**ABOUT THIS TASK**
The complete listing goes into the output exactly, without its pictures.
=== INFORMATION PROVIDED ===
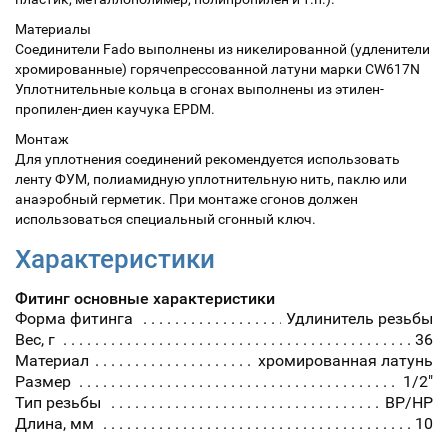
Материалы
Соединители Fado выполнены из никелированной (удленители
хромированные) горячепрессованной латуни марки СW617N
Уплотнительные кольца в сгонах выполнены из этилен-
пропилен-диен каучука EPDM.
Монтаж
Для уплотнения соединений рекомендуется использовать
ленту ФУМ, полиамидную уплотнительную нить, паклю или
анаэробный герметик. При монтаже сгонов должен
использоваться специальный сгонный ключ.
Характеристики
Фитинг основные характеристики
Форма фитинга
Удлинитель резьбы
Вес, г
36
Материал
хромированная латунь
Размер
1/2"
Тип резьбы
ВР/НР
Длина, мм
10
===
**EXERCISE OUTPUT**
Материалы
Соединители Fado выполнены из никелированной (удленители
хромированные) горячепрессованной латуни марки СW617N
Уплотнительные кольца в сгонах выполнены из этилен-
пропилен-диен каучука EPDM.
Монтаж
Для уплотнения соединений рекомендуется использовать
ленту ФУМ, полиамидную уплотнительную нить, паклю или
анаэробный герметик. При монтаже сгонов должен
использоваться специальный сгонный ключ.
Характеристики
Фитинг основные характеристики
Форма фитинга
Удлинитель резьбы
Вес, г
36
Материал
хромированная латунь
Размер
1/2"
Тип резьбы
ВР/НР
Длина, мм
10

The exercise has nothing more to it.